Pour ce spécialiste, il faudrait que toutes les écoles de l'île interdisent aux enfants d'apporter et de consommer des produits trop sucrés ou salés dans les cours de récréation. Le rectorat indique à ce propos : "l'interdiction de ces produits est une recommandation qui est faite aux écoles, au même titre que les 30 minutes d'activités physique par jour.

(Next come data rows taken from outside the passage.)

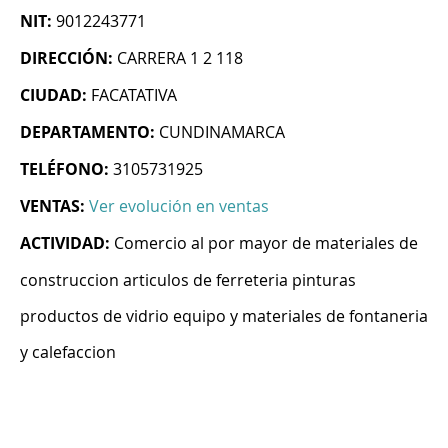
NIT:
9012243771
DIRECCIÓN:
CARRERA 1 2 118
CIUDAD:
FACATATIVA
DEPARTAMENTO:
CUNDINAMARCA
TELÉFONO:
3105731925
VENTAS:
Ver evolución en ventas
ACTIVIDAD:
Comercio al por mayor de materiales de
construccion articulos de ferreteria pinturas
productos de vidrio equipo y materiales de fontaneria
y calefaccion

Mais la prise de décision s'effectue à l'échelle des écoles."
Dans la même optique, Esther Hoarau, diététicienne nutritionniste pour l'association Réunir, accompagne les familles d’enfants et d’adolescents en situation de surpoids et d'obésité.
Dès 3 ans et jusqu'à 17 ans, les équipes de l'association suivent pendant 6 à 18 mois les jeunes et leurs parents pour un rééquilibrage alimentaire "qui doit être l'affaire de toute la famille et pas seulement de l'enfant afin de ne pas créer de déséquilibre au sein du foyer", explique la nutritionniste.
Elle souligne que le rééquilibrage alimentaire est bien distinct de régime : "le but n'est pas de priver la personne d'un aliment en particulier car la frustration engendrée pourrait être contre-productive dans la recherche d'équilibre".
Elle précise aussi que la cuisine réunionnaise regorge d'aliments très nutritifs et bon pour la santé (brèdes, gros pois, manioc...), à rajouter dans les assiettes des jeunes tout en diminuant la part de viande.
L'alimentation n'est pas non plus le seul facteur qui engendre du surpoids : au sein de l'association, des pédopsychiatres et des éducateurs sportifs sont aussi là pour épauler les jeunes et leur entourage. Le but étant de travailler sur le temps d'écran, le temps consacré à l'activité physique...
"Plusieurs leviers permettant de trouver un équilibre entre son alimentation, ses émotions et son activité physique", détaille Esther Hoarau. Les parents sont aussi amené à revoir leur façon de cuisiner pour l'ensemble de la famille, souvent, des effets bénéfiques pour tout le monde.
- Cours de "cuisine thérapeutique" -
Ces bénéfices par l'apprentissage d'une cuisine plus saine sans être restrictive, la clinique Oméga du Port y contribue également à travers un parcours de soins pour les adultes, axé sur la réadaptation et la rééducation nutritionnelle.
D'une durée de quatre semaines, ces séances sont accessibles à partir de 18 ans. Parmi les personnes soignées, "20 % sont âgées de plus de 65 ans" précise Boris Chaussalet, encadrant de la clinique.
Pendant ce mois, les patients suivent alors des ateliers diététiques où "on leur apprend les bases de la nutrition, avec des outils simples comme la pyramide alimentaire et des précisions sur les avantages et les inconvénients de tel ou tel aliment", indique Boris Chaussalet.
Les patients ont aussi droit à des cours de "cuisine thérapeutique", où les encadrants apprennent aux bénéficiaires des techniques de cuisson moins caloriques et plus saines. Les patients sont aussi suivis avant et après une chirurgie bariatrique (réduction de l'estomac). Dans le cadre de ces quatre semaine de soins, ils suivent aussi des ateliers sportifs, psychologiques et infirmiers, selon les comordiés (diabète, hypertension, insuffisance rénale...) dont souffrent ces patients.
Car "la lutte contre l'obésité est un combat au long court, les résultats on ne les a pas dans l’immédiat" , conclut Fridor Funteu.